Ribuan tahun sudah para filsuf dan pemikir bertanya-tanya untuk apa sebenarnya mereka ada di dunia ini. Ribuan jawaban atas pertanyaan itupun sudah tertuliskan di lembaran-lembaran naskah buku filsafat. Tapi tak ada satupun jawaban yang definitif. Rene Descartes menyatakan pandangannya, Cogito Ergo Sum, aku berpikir maka aku ada. Aristoteles, Sokrates dan Plato berpendapat bahwa tujuan akhir hidup manusia adalah eudamonia (kebahagiaan). Kebahagiaan, kepuasan akan ilmu dan harta serta kenikmatan adalah titik tertinggi dari cita-cita manusia. Untuk itulah manusia hidup. Pandangan ini menjadi dasar bagi sebagian besar kita saat ini. Kebahagiaan inipun sifatnya relatif. Ada yang menerjemahkan kebahagiaan sebagai kedudukan yang tinggi, uang berlimpah, istri cantik, anak-anak yang lucu dan manis; adapula yang mengartikan kebahagiaan sebagai ketenangan hidup, ketentraman batin dan kelapangan jiwa. Dua pandangan ini sifatnya fana. Sementara. Pertanyaan yang mungkin paling penting untuk ditanyakan adalah, ada apa setelah bahagia. Setelah semuanya tercapai, lantas apa???
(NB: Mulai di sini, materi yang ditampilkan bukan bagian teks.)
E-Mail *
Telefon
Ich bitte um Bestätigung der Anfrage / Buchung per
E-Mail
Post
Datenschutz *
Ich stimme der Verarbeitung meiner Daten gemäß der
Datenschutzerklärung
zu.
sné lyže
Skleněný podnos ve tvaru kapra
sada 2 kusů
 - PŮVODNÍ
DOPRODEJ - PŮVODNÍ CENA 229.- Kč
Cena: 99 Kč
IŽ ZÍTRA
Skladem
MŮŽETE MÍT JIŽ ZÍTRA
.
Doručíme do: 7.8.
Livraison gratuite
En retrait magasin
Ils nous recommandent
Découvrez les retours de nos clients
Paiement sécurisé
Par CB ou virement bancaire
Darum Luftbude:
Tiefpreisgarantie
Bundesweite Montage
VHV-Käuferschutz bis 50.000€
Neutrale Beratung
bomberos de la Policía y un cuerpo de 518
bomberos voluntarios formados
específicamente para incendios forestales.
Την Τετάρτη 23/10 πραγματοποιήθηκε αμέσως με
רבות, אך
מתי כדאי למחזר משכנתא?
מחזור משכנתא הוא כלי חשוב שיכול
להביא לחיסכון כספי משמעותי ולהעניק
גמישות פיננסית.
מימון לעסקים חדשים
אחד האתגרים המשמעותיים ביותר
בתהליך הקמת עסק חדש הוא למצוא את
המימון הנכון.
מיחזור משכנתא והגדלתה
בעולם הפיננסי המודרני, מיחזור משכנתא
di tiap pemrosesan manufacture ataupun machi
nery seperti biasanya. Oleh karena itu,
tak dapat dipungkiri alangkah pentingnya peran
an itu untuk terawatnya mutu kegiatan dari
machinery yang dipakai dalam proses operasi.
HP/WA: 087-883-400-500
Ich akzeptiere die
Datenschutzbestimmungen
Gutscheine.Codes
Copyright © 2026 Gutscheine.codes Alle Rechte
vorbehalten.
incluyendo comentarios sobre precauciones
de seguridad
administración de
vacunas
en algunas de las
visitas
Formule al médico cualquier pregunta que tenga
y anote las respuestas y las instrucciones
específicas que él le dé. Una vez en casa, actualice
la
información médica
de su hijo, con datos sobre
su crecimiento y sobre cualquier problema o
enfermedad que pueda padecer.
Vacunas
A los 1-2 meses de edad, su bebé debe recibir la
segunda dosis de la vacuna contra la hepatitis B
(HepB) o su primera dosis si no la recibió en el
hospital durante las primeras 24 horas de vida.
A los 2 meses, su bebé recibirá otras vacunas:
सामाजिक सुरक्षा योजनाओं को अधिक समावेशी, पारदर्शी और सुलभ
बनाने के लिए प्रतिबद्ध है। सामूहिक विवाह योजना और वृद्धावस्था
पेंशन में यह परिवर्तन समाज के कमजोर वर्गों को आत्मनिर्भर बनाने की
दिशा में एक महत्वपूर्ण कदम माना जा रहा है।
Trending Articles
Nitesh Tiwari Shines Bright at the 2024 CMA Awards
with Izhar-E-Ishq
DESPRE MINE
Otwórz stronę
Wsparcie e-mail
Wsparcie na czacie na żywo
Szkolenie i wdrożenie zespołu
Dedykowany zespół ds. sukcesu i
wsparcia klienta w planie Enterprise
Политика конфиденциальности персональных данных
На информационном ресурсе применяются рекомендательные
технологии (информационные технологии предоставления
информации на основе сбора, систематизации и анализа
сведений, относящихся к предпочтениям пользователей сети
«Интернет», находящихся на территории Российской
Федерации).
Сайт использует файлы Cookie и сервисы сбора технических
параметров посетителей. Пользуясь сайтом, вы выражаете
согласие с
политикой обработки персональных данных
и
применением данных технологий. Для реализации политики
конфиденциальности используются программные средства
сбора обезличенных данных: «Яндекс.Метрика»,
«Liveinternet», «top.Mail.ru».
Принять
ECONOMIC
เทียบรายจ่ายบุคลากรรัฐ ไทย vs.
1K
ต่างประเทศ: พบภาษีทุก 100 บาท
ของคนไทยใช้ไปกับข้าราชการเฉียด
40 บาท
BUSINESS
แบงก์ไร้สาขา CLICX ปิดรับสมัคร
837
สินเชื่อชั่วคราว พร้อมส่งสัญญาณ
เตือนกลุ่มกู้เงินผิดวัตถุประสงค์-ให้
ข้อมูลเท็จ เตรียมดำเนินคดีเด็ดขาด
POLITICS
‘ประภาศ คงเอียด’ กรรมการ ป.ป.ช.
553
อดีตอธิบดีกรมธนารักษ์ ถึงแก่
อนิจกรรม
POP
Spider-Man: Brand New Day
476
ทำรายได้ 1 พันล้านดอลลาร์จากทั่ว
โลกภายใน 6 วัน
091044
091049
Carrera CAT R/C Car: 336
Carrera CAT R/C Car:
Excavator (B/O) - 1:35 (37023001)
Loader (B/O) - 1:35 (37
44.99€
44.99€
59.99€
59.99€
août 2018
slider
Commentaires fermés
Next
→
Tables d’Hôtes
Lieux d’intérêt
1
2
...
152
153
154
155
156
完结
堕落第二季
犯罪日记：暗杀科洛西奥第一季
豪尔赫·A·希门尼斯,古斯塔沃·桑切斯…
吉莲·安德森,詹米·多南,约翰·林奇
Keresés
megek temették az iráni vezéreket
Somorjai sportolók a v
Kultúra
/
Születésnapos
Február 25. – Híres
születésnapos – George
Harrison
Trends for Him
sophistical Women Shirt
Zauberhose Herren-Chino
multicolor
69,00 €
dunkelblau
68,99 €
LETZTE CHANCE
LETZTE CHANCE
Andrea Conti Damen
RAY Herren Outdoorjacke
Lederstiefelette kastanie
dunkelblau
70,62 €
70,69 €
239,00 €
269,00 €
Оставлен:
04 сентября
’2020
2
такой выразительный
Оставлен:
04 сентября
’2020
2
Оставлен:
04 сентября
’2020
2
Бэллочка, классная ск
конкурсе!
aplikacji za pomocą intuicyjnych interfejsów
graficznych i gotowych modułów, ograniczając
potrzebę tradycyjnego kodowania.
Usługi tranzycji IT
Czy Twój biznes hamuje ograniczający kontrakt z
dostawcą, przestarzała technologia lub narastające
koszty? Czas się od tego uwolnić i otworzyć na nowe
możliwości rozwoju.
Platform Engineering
Entah sudah berapa jiwa yang rusak karena pertanyaan itu. Maka tidak heran kita lihat petinggi yang makan uang rakyat karena tak puas dengan penghasilannya, guru yang merusak siswanya demi nafsunya, tokoh agama yang membatu hatinya demi kedudukan yang ditawarkan padanya; banyak lagi. Itu karena kebahagiaan dan kepuasan sifatnya tak berbatas dan sementara. Hanya sementara. Bagi yang berfikiran pendek cukuplah dunia ini baginya. Selesai usia selesai pula perkara. Apa mungkin sesederhana itu? Tidak kawan. Hidup ini hanya sifatnya yang fana, dampaknya abadi hingga tak berbatas. Maka disebutkan oleh Tuhan, kita diciptakan tidak sia-sia. Tak ada yang sia-sia. Kita diciptakan untuk beribadah pada-Nya...

Sekarang mari kita luaskan arti ibadah. Saya tidak akan berbicara tentang arti bahasa dari ibadah. Biar itu para ustadz ahli nahwu sharaf saja yang membahasnya. Saya hanya ingin berbicara tentang ibadah dari kacamata saya sebagai orang awam. Banyak yang menyempitkan arti ibadah pada ibadah ritual semata. Itu tidak salah. Tapi tak sepenuhnya benar. Ibadah ritual adalah kewajiban. Mau tak mau, suka tak suka harus dikerjakan. Tapi apa cukup sampai di sana saja? Ibadah itu adalah pengabdian kepada Tuhan. Pengabdian itu sepanjang waktu, tak hanya di waktu-waktu sholat saja. Maka karena itulah Rasulullah berkata bahwa menyingkirkan duri di jalanpun adalah ibadah. Ibadah adalah tekad kita untuk berbagi kebaikan kepada semua. Oleh karena itu jikalau tujuan hidup kita adalah beribadah, maka kita hidup di dunia ini adalah untuk berbagi kebaikan. Kebaikan itu sering bertentangan dengan nafsu. Jikalah nafsu menahan kita untuk memberikan tempat duduk bagi yang membutuhkan, maka kebaikan akan mendorong kita untuk berkorban. Ada kepuasan dari dua tindakan tersebut, tapi coba tanyakan pada hati kita, mana kepuasan yang paling hakiki...

Maka yang sholat tetaplah sholat, hanya tambahkan berbuat kebaikan. Dan yang sering berkilah ibadah ritual tak penting, cobalah pikir-pikir lagi... sebegitu angkuhnya kah kita untuk tunduk sujud pada Yang Menciptakan?